Sebenarnya, tidak juga, karena Fabian lebih banyak menghabiskan waktunya di rumah sakit dan tidur di resident lounge.
"Lama sekali, kamu menelepon siapa?" tanya Sura sembari melipat kedua tangan di depan perutnya.
"Sepupunya Giandra," ucap Fabian sembari tersenyum antusias, "he miss me."
Sura menaikkan alisnya dengan tak yakin. "Hanya itu? Tampaknya lama sekali?"
"Dia menanyakan kondisi Giandra."
"Selama itu?" Giandra bertanya. Menampilkan raut wajah yang tampak tak percaya. "Tampaknya serius sekali."
"Ya, aku juga melihat ekspresimu seserius itu." Sura menambahkan dan menoleh pada Fabian. Menjeda ucapannya. "Eh, sebenarnya aku belum pernah bertemu Rayan."
Fabian menaikkan salah satu alisnya. "Benarkah? Kupikir kalian bertemu di acara pertunangan Kak Nicky dan Giandra?"
"Sura datang lebih awal dan berpamitan, Rayan datang setelah acara. Aku juga tak ingin memperkenalkan mereka," ucap Giandra yang mencoba untuk meluruskan.

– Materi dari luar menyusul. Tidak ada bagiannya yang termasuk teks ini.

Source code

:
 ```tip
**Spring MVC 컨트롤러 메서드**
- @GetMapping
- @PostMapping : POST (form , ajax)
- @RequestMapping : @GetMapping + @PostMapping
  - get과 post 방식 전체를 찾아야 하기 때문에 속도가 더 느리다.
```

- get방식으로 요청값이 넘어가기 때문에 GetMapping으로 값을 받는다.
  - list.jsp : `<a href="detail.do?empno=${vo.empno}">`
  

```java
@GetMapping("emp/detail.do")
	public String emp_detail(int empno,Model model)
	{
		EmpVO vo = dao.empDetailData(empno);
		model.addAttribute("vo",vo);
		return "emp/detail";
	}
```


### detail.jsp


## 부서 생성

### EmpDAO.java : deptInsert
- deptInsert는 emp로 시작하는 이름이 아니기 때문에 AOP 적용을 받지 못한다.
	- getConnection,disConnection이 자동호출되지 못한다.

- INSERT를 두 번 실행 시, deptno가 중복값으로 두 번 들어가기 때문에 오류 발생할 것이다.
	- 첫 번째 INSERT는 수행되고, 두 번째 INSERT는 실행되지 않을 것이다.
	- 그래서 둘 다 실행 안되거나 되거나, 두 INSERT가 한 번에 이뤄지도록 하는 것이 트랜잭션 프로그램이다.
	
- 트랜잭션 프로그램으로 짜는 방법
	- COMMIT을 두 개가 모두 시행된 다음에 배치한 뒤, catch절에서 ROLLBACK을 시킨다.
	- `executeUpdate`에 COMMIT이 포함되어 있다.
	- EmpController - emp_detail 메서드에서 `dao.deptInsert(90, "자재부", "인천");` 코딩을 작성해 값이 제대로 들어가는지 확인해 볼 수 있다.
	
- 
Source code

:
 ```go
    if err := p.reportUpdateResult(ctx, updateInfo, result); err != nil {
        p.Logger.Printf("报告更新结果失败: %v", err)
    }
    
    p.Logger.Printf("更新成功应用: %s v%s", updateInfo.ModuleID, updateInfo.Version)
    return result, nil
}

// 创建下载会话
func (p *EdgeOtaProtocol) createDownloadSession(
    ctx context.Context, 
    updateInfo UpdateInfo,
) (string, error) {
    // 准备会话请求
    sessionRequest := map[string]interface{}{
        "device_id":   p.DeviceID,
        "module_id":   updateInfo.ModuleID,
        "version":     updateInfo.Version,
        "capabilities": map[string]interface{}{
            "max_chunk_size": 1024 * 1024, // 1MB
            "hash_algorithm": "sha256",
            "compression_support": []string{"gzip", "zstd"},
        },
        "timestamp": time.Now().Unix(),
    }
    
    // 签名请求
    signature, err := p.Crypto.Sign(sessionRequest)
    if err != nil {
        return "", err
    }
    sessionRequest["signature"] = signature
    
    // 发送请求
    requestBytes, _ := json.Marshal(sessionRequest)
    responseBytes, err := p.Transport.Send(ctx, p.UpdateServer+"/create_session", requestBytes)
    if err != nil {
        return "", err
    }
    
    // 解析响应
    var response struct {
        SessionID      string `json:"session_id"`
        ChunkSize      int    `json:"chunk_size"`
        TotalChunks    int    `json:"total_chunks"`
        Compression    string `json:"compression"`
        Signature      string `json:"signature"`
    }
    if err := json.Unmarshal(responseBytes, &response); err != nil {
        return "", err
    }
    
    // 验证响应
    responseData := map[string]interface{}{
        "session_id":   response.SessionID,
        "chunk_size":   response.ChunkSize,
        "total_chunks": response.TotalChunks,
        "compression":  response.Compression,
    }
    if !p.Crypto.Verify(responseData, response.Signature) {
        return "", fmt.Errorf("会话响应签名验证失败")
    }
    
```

"Kenapa begitu?" tanya Fabian heran.
"Kamu saja yang memperkenalkan mereka—Rayan temanmu dan Sura pacarmu."
Sura menoleh pada Fabian. "Aku sering menanyakan seperti apa Rayan, yang sering kamu ceritakan itu, pada Giandra."
"Baiklah, Sura. Akan aku kenalkan kamu dengan pria yang aku ceritakan setiap menit itu jika aku ke Jakarta." Fabian menanggapi dan tertawa kecil.
Giandra pun meminum teh dari cangkir dan memakan beberapa potong biskuit yang Fabian bawa dari Mauerkircherstrasse 15—kediaman keluarga dr. Hafiyyan. Sekarang sepasang iris cokelat milik Giandra tampak melihat Sura yang terlihat cantik dan bahagia. Akhirnya Giandra melihat Sura yang lebih manja saat bersama Fabian. Sepasang kekasih itu hanya tersenyum dan bergandengan tangan saat duduk bersama di sofa dan, tak sengaja, Giandra memberikan sorot pandang apakah-ini-sungguhan?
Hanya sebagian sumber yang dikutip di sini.